Oil drillers seek injunction against government
Pancontinental Oil & Gas is seeking an injunction against the government of Malta over failed force majeure negotiations.
Australian oil drillers Pancontinental Oil & Gas are seeking an injunction against the Maltese government, saying Malta started a bidding round for exploration blocks over offshore areas included in their exploration study agreement.
Pancontinental and Sun Resources had been granted an exploration study agreement over an area off Malta which was subsequently the scene of a dispute between Malta and Libya.
Pancontinental said it was unable to explore in the area due to the dispute, hence the force majeure.
The joint venture was in negotiations with the government over an extension to the exploration agreement, and believed substantial process was being made at a meeting in July 2010.
However Pancontinental alleges the Maltese government started a bidding round from interested companies for the grant of petroleum rights over certain offshore areas, including parts of the original exploration agreement.
Pancontinental said pleas for mediation with the government fell on deaf ears, hence the need for the injunction. The joint venture has held the area in question since 2001.
In 2008 further studies in the zones had to be postponed by six months on the request of the Maltese government until a dispute with Libya was resolved.
"We have had disappointments during the year, of which difficulty with our Malta project is the most prominent. We are currently making legal representations to the Government of Malta to secure the licences for the project. Regardless of the outcome, any activity here is likely to be some time in the future, due to the absence of a border resolution between Malta and Libya," said Henry Kennedy, Pancontinental chairman, in the 2010 annual report for the company.

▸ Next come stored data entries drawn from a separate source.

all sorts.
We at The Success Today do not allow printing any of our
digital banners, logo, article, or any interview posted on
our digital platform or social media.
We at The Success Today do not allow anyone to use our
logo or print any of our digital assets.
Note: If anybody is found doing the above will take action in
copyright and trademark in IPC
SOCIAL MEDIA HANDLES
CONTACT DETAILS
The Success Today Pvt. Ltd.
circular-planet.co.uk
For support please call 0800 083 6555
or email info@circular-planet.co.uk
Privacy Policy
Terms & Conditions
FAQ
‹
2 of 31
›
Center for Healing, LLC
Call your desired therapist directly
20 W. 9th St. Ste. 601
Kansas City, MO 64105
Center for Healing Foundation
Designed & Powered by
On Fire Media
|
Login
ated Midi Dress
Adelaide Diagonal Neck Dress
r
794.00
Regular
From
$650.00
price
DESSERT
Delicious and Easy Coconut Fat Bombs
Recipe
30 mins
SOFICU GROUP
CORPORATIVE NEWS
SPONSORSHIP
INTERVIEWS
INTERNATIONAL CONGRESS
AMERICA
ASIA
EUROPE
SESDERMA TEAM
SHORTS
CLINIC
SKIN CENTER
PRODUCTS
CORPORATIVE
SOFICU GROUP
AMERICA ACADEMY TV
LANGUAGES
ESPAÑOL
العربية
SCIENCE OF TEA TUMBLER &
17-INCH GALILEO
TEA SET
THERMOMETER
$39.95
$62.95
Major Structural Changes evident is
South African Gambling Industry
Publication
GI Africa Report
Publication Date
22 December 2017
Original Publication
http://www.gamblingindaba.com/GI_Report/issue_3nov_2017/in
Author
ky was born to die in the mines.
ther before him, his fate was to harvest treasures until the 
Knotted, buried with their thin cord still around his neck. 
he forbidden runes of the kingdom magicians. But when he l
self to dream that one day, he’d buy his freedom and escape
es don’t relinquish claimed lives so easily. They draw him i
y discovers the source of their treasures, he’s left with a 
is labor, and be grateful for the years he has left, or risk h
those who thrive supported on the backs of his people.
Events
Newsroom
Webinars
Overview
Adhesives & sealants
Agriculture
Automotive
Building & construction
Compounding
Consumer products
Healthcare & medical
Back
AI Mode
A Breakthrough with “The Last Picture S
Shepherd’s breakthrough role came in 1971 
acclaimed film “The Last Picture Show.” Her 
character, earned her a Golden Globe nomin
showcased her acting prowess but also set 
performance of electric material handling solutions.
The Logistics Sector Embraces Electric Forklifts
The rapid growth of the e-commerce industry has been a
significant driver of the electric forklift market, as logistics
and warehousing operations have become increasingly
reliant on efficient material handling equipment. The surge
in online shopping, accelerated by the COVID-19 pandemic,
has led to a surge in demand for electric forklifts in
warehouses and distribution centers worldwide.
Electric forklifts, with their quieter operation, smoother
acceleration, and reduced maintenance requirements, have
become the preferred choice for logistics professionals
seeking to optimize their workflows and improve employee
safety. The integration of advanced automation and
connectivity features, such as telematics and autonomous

Boundary discussions between Malta, Libya and Tunisia, were announced in 2008 to also discuss oil exploration with Malta. Malta has been embroiled in a legal dispute with Libya over the demarcation of the continental shelf and the median line separating the two countries since the 1980s.
Pancontinental is now no longer visible on Malta's oil licence map. In early 2009, Pancontinenal restarted operations after Anadarko, which had farmed in the area since 2006, withdrew from the permit due to the lack of progress on the border issue.
But the company said that in May 2009, "without any prior warning" it received a letter from the Oil Exploration Department claiming its exploration agreement expired in August 2008, because a July 2008 request from Anadarko for a two-year extension was not acceded to.